Si alguna ciudad ostenta el vergonzoso título de la “miseria de la Vivienda de Interés Prioritario”, esa ciudad se llama Cali.
Hace una semana asistí a un foro liderado por la Arquidiócesis, “Observatorio de Realidades Sociales”, en el que escuchamos testimonios de habitantes de Potrero Grande, donde malviven casi 4.000 familias desplazadas de sus tierras por los paras, los narcos, la guerrilla, la delincuencia. Hombres, mujeres y niños a quienes les arrancaron de cuajo su origen, sus costumbres, su entorno, su vida.
Convergieron en Cali, Nariño, Chocó, norte del Valle, Cauca. Diferentes costumbres, tradiciones, gustos culinarios, musicales, familiares. El único común denominador eran el desarraigo y la tristeza. Al principio algunos se asentaron en el jarillón del río Cauca o en la llamada colonia nariñense, un terreno inundado, sin servicios, en el que los primeros ranchos se armaron con pilotes y caña brava. Otros en invasiones a la orilla del río. Pobreza arropada de solidaridad. Agrupados instintivamente en sus mismos orígenes.
Llega a la Alcaldía de Cali Apolinar Salcedo. Se compran unos terrenos que pertenecían al narcotraficante Chupeta. Se aprueban las licencias para construir y hágale: salen del sombrero, por encanto, miles de “viviendas” financiadas a la carrera por el entonces presidente Uribe y Cía. y el municipio: celdas de 28 metros cuadrados, divididas por ladrillo hueco donde hacinaron a la brava a más de 3.000 familias, provenientes de todos los rincones.
Familias desplazadas que tenían sus parcelas. Familias de ocho o 10 personas obligadas a vivir en 28 metros sin privacidad alguna. Sin ventanas ni aire. En el oriente malsano de esta Cali caliente, húmeda, inhóspita y olvidada, concentrados a la brava, apelotonados, condenados al no futuro.
Una bomba de tiempo que con el Tecno Centro del Pacífico, la arquidiócesis, ONG y el interés de posteriores administraciones se ha tratado de desactivar, descubriendo y valorando las diferentes culturas y tradiciones que se mezclan en Potrero Grande y que tratan de devolverles la dignidad a sus moradores.
Vivir en estas celdas es un estigma. El que habita en ellas no consigue empleo. Los jóvenes se agrupan en pandillas territoriales. Y su no-futuro es la violencia y la droga. La vida no vale. La muerte no importa.

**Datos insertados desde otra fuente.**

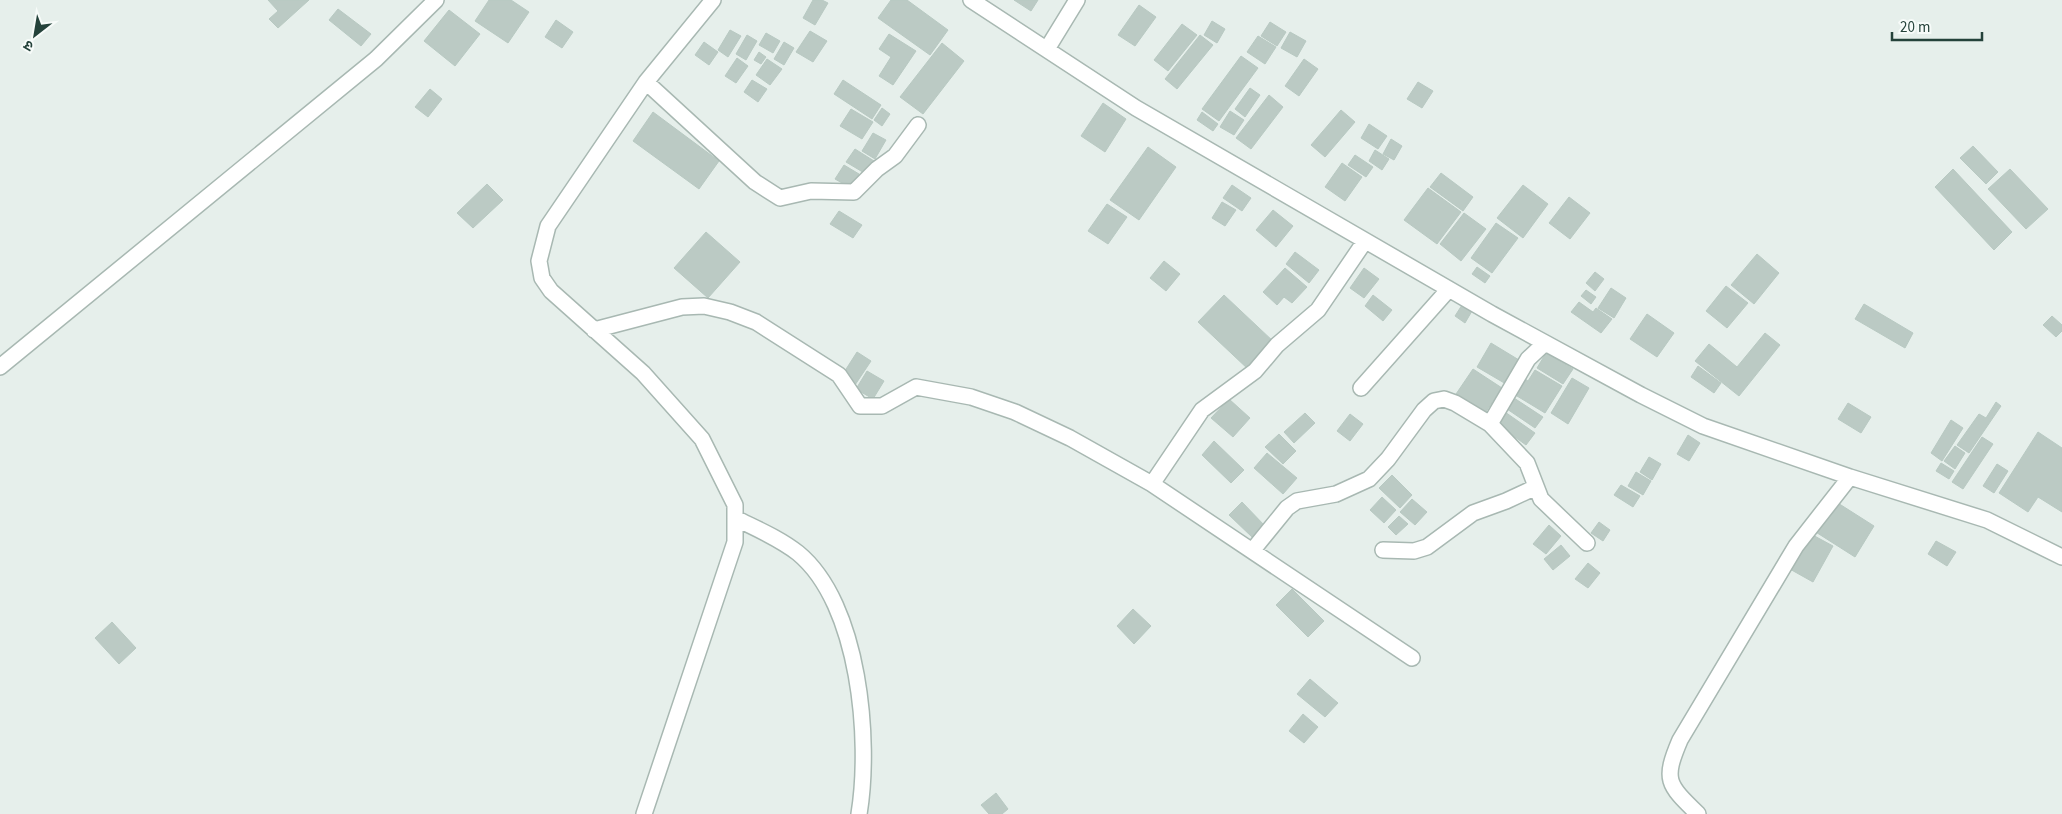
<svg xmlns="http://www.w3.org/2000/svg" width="2062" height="814" font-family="'Source Sans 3','Noto Sans Devanagari',sans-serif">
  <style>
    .building { fill: #bbcac4; stroke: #b8c9c2 }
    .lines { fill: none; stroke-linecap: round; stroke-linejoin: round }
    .minor-casing { stroke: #a8b8b2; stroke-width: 18 }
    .minor { stroke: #fff; stroke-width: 15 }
  </style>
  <rect width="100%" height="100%" fill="#e6efeb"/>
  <path class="building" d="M268 0H309L278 28 269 19 278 11Z
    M489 0H511L529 12 508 43 475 21Z
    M813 0H822L828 3 815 25 803 18Z
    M891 0H907L948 30 930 55 878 18Z
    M1014 0H1038L1031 11Z
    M1139 5 1156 17 1135 46 1118 35Z
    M338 9 371 34 361 46 329 20Z
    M449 10 480 34 455 66 424 41Z
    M556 20 573 32 562 48 545 37Z
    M1212 21 1225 29 1217 43 1204 35Z
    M1270 22 1286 32 1277 46 1261 36Z
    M1182 24 1197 35 1168 71 1154 60Z
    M730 30 741 36 728 57 718 50Z
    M810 31 827 41 813 62 796 52Z
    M1290 32 1306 41 1297 57 1281 48Z
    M766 33 780 41 773 53 759 45Z
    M889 34 916 51 893 85 879 76 891 57 879 49Z
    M747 35 757 41 746 60 736 54Z
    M1200 35 1213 45 1177 89 1165 79Z
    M1258 36 1276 47 1265 64 1247 52Z
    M704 42 718 52 709 65 695 55Z
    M784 42 794 48 784 65 774 59Z
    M942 43 964 61 923 114 900 97Z
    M759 52 766 57 761 64 754 60Z
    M1241 56 1258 68 1219 121 1202 109Z
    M737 58 748 66 736 83 725 76Z
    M767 59 782 69 770 85 756 75Z
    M1304 59 1318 69 1299 96 1285 86Z
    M752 80 767 89 758 102 744 92Z
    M843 80 881 105 872 119 834 94Z
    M1418 82 1433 91 1422 108 1407 99Z
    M1250 88 1260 95 1245 117 1235 109Z
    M430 89 442 99 428 117 415 107Z
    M1269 95 1283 107 1251 149 1236 138Z
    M1103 103 1126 119 1105 152 1081 136Z
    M882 108 890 114 882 126 874 120Z
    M851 109 873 122 862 139 840 126Z
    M1341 110 1355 122 1325 157 1311 145Z
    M1230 111 1244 120 1234 135 1220 127Z
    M653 112 719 161 699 189 633 141Z
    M1202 112 1218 124 1213 131 1197 120Z
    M1369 124 1387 136 1378 149 1361 138Z
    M873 133 886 140 875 159 862 151Z
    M1391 139 1402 146 1394 160 1383 154Z
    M1973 146 1998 172 1986 184 1960 158Z
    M1148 147 1176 167 1139 220 1110 200Z
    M855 149 874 161 866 174 846 162Z
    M1375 150 1389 159 1382 170 1369 161Z
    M1355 155 1373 167 1366 177 1348 165Z
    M1342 163 1362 177 1345 201 1325 187Z
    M844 165 859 174 851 188 835 179Z
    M1953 169 2012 232 1994 250 1935 187Z
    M2010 169 2048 209 2026 229 1988 189Z
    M1441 173 1473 197 1463 211 1430 187Z
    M487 184 503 200 473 228 457 213Z
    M1232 185 1251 198 1242 211 1223 198Z
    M1523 185 1548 204 1523 238 1497 218Z
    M1428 188 1461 212 1437 244 1404 220Z
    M1569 197 1590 213 1570 239 1549 223Z
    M1222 202 1236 210 1225 226 1212 218Z
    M1107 204 1127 217 1108 244 1088 231Z
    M1273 210 1293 226 1276 247 1256 230Z
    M839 211 862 225 853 238 830 224Z
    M1464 213 1486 229 1461 261 1440 244Z
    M1496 223 1518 238 1492 273 1471 258Z
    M706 232 740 262 708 298 674 268Z
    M1295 252 1319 270 1309 283 1286 264Z
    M1757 254 1779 273 1754 304 1731 285Z
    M1164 261 1180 274 1166 291 1150 278Z
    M1477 267 1490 276 1485 283 1472 274Z
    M1285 268 1307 287 1292 303 1284 297 1277 305 1263 292Z
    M1364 268 1379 279 1364 298 1350 288Z
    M1595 272 1604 279 1595 291 1586 283Z
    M1726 286 1748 303 1727 328 1706 311Z
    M1611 288 1626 298 1614 318 1598 308Z
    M1586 290 1596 297 1591 304 1581 296Z
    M1224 295 1275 343 1249 370 1198 322Z
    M1373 295 1392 310 1383 321 1365 306Z
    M1579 302 1593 312 1596 308 1612 319 1601 333 1571 312Z
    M1864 304 1913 333 1905 348 1855 319Z
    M1462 305 1472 311 1465 323 1455 316Z
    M1647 314 1674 333 1657 357 1630 339Z
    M2052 316 2062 325V331L2056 337 2043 325Z
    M1765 333 1780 345 1739 396 1695 361 1709 344 1737 367Z
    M1491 343 1519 360 1506 384 1477 367Z
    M857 352 871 361 855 385 841 377Z
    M1546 353 1573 369 1563 384 1537 368Z
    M1698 366 1721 383 1714 393 1691 377Z
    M1473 369 1502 388 1483 416 1454 397Z
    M1535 370 1562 386 1545 413 1512 393 1522 377 1528 381Z
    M867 371 884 381 873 399 856 389Z
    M1572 378 1589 388 1568 424 1551 413Z
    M1514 398 1543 417 1535 428 1507 409Z
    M1229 399 1250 418 1233 437 1211 418Z
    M1996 402 2001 406 1969 453 1957 445 1979 414 1986 418Z
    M1848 403 1871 417 1861 433 1838 419Z
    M1505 412 1535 433 1526 445 1497 424Z
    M1305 413 1315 423 1294 443 1284 432Z
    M1350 414 1363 424 1350 441 1337 431Z
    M1951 420 1963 428 1942 461 1931 453Z
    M2038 432 2062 448V512L2038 497 2028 512 1999 493Z
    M1279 434 1296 451 1283 464 1265 447Z
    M1688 435 1700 443 1689 461 1677 454Z
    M1982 437 1993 444 1963 489 1952 482Z
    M1214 441 1244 470 1231 483 1202 455Z
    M1955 446 1965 453 1955 469 1944 461Z
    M1267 453 1297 478 1283 494 1254 468Z
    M1649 457 1661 464 1652 480 1640 472Z
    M1941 463 1954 471 1949 479 1936 471Z
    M1997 464 2008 471 1994 493 1983 486Z
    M1636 472 1651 481 1643 495 1628 486Z
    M1392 475 1412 495 1400 508 1379 488Z
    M1621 485 1640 496 1633 507 1614 495Z
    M1382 497 1396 510 1384 523 1370 510Z
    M1830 498 1874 526 1855 557 1811 529Z
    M1412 499 1427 512 1415 525 1400 512Z
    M1242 502 1265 526 1253 538 1229 515Z
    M1399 516 1408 524 1396 535 1388 527Z
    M1599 522 1610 530 1603 541 1591 533Z
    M1549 525 1561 536 1546 554 1533 544Z
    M1809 533 1833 546 1813 582 1788 568Z
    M1936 541 1956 552 1947 566 1928 554Z
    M1561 545 1570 556 1553 570 1544 559Z
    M1588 563 1600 573 1588 588 1575 579Z
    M1292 589 1324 621 1308 637 1276 605Z
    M1133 609 1151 626 1134 644 1117 626Z
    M112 622 136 648 119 664 95 638Z
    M1310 679 1338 703 1325 717 1297 694Z
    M1303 714 1318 727 1304 743 1289 731Z
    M996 793 1008 809 1002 814H989L981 805Z"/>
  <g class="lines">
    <g class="minor-casing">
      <path id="minor" d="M971 0 1136 108 1492 314 1641 395 1703 426 1850 477 1987 520 2062 557
        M1047 49 1077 0
        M646 82 755 182 780 198 811 191 854 192 877 169 895 156 918 125
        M594 330 682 307 704 306 730 312 756 322 839 375 860 406H882L916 387 971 397 1015 412 1070 438 1152 484 1412 658
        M0 367 376 59 436 0
        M1361 388 1449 289
        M1490 424 1528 359 1545 343
        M1152 484 1202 410 1255 371 1277 345 1318 310 1365 241
        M735 518C757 529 779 538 798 553 860 604 871 741 859 814
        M1383 550 1414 551 1427 547 1473 513 1506 501 1536 487
        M1252 551 1287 508 1297 501 1336 494 1369 479 1388 459 1424 410 1434 401 1444 399 1455 403 1490 424 1527 463 1541 499 1587 543
        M644 814 735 542V505L702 439 643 373 551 291 542 278 539 261 548 226 646 82 713 0
        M1698 814C1667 784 1663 780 1680 740L1796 546 1850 477"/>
    </g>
    <use href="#minor" class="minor"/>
  </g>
  <g transform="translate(35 35) rotate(211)" stroke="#f7fbf9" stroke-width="4" paint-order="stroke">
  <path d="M0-4L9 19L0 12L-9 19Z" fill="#24423a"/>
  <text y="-8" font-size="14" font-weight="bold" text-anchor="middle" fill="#24423a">उ</text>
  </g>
  <path d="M1892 32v8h90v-8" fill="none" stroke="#24423a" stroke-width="2.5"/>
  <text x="1900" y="32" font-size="15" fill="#24423a" stroke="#f7fbf9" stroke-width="4" paint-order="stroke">20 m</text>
</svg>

Lo indignante, lo patético, lo injustificable es cómo jamás hubo ninguna reacción para enjuiciar a los gestores de este campo de concentración. Como ciegos de soberbia, el ahora expresidente Uribe, Apolinar y sus secuaces posaron para la foto mientras entregaban esas “soluciones de vivienda” a las víctimas desplazadas.

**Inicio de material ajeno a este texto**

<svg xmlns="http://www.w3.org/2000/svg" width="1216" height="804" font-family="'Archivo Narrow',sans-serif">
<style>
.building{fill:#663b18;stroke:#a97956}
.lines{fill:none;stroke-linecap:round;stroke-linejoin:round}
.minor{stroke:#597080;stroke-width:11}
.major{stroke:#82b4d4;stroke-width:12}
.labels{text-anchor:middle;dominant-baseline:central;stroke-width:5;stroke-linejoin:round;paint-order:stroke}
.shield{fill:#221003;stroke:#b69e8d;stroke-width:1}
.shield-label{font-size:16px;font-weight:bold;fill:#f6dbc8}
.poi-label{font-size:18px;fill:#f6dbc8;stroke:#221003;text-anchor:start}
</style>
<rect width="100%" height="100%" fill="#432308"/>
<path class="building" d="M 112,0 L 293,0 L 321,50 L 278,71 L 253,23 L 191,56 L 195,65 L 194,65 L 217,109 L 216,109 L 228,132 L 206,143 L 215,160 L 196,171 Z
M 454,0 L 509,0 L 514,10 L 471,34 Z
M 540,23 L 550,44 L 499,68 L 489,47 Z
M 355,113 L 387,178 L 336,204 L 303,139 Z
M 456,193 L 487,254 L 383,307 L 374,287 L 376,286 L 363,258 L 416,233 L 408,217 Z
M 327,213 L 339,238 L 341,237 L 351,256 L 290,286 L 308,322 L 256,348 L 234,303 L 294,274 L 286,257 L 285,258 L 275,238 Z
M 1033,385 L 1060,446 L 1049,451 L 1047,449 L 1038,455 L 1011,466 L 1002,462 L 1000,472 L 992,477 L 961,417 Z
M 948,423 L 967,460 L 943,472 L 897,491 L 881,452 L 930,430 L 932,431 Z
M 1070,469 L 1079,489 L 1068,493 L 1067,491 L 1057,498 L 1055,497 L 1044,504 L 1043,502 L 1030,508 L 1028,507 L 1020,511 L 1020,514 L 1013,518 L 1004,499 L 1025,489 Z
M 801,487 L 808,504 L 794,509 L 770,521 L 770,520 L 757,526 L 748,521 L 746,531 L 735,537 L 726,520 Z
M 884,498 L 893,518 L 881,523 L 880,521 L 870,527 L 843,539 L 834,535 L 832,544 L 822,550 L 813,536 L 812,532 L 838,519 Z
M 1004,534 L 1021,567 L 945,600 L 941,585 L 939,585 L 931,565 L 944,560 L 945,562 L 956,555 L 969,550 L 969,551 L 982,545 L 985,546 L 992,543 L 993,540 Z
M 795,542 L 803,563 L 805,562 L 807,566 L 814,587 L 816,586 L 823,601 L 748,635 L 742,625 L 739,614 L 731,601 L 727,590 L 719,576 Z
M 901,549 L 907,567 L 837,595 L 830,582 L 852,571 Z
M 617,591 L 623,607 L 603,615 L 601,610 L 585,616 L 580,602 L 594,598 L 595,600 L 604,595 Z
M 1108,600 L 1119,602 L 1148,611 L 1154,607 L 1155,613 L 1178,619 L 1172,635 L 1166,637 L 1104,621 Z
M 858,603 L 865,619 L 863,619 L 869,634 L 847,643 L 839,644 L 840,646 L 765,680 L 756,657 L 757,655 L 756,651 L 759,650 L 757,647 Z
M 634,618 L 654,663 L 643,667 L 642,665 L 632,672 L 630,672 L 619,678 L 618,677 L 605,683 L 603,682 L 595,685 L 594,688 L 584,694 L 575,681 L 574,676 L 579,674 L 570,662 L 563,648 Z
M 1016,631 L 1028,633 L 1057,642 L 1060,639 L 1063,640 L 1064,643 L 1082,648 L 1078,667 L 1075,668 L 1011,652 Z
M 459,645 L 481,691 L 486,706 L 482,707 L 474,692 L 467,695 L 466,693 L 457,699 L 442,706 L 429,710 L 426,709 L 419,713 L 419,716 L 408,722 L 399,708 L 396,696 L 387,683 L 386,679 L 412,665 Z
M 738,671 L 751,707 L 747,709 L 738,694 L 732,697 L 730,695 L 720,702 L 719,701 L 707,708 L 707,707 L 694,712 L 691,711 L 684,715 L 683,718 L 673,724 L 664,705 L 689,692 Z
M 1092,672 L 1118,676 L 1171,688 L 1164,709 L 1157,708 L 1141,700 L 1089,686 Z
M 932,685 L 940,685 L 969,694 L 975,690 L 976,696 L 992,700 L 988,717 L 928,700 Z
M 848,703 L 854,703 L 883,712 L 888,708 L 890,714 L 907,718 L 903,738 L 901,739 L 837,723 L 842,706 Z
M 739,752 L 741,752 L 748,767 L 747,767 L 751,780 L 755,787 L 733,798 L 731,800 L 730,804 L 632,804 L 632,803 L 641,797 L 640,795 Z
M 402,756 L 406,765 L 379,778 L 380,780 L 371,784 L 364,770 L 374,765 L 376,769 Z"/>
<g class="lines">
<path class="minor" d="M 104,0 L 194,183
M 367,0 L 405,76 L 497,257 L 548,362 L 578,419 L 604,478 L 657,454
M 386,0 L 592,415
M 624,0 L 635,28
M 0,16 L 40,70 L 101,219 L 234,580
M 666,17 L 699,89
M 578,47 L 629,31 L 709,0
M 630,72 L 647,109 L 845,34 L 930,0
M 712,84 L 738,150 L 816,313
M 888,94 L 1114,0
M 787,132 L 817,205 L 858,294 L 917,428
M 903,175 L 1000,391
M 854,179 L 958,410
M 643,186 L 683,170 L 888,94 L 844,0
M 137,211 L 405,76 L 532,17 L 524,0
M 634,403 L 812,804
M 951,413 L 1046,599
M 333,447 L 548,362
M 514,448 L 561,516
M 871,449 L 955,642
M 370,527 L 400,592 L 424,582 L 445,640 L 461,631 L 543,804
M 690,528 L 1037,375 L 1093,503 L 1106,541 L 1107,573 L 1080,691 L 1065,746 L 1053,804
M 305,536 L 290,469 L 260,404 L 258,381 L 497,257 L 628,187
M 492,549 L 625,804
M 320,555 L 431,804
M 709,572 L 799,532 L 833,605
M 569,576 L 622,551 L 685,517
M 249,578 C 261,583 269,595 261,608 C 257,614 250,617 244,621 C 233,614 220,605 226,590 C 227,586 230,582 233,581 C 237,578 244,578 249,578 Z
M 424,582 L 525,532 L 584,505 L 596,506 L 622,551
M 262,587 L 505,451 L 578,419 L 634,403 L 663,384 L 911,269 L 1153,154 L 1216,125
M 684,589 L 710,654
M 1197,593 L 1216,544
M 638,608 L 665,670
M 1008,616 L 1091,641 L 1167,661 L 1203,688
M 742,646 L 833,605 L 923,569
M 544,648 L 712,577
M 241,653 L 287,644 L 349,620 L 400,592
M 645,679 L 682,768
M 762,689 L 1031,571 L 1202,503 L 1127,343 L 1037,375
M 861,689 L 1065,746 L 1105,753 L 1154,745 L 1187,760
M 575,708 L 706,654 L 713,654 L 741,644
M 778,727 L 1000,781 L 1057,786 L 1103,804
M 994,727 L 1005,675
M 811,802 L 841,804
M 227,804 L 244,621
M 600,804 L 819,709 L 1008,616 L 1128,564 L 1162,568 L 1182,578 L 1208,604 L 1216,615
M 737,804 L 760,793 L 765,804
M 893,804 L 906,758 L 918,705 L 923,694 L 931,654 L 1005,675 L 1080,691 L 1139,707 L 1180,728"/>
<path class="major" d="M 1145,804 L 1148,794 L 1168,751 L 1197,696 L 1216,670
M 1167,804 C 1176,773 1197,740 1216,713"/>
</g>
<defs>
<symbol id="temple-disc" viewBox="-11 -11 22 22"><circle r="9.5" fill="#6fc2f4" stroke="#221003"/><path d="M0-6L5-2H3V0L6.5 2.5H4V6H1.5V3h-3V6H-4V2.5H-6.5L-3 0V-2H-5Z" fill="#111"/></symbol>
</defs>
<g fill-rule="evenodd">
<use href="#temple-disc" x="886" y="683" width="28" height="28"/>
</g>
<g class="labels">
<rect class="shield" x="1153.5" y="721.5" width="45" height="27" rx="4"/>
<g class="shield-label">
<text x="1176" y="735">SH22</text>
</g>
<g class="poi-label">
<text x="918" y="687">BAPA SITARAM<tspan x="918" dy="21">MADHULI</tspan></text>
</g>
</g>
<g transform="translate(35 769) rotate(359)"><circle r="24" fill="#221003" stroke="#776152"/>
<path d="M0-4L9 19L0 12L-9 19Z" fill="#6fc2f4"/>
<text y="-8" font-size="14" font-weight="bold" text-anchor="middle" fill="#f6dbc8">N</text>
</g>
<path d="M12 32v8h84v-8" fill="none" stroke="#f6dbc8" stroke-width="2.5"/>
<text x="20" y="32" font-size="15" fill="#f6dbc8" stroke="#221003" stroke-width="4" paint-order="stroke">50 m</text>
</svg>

En todos los departamentos del país las viviendas de interés prioritario tienen mínimo 40 metros cuadrados, que tampoco son dignos para familias numerosas del campo. En Cali las obligaron a convivir hacinadas. ¡Nadie dijo nada !
La única reparación posible para estas familias sería devolverles sus tierras, lograr que retornaran a sus orígenes a encontrar de nuevo su cultura.
Mientras tanto, que el Cali excluyente los acepte como parte de su ciudad y descubra esos tesoros ancestrales que traen en cultura, música, gastronomía y creatividad. Y que los gestores de esta barbarie algún día respondan ante la justicia. Potrero Grande no quiere más hijos muertos ni adolescentes violadas. Quiere empleo y oportunidades. ¿Será posible?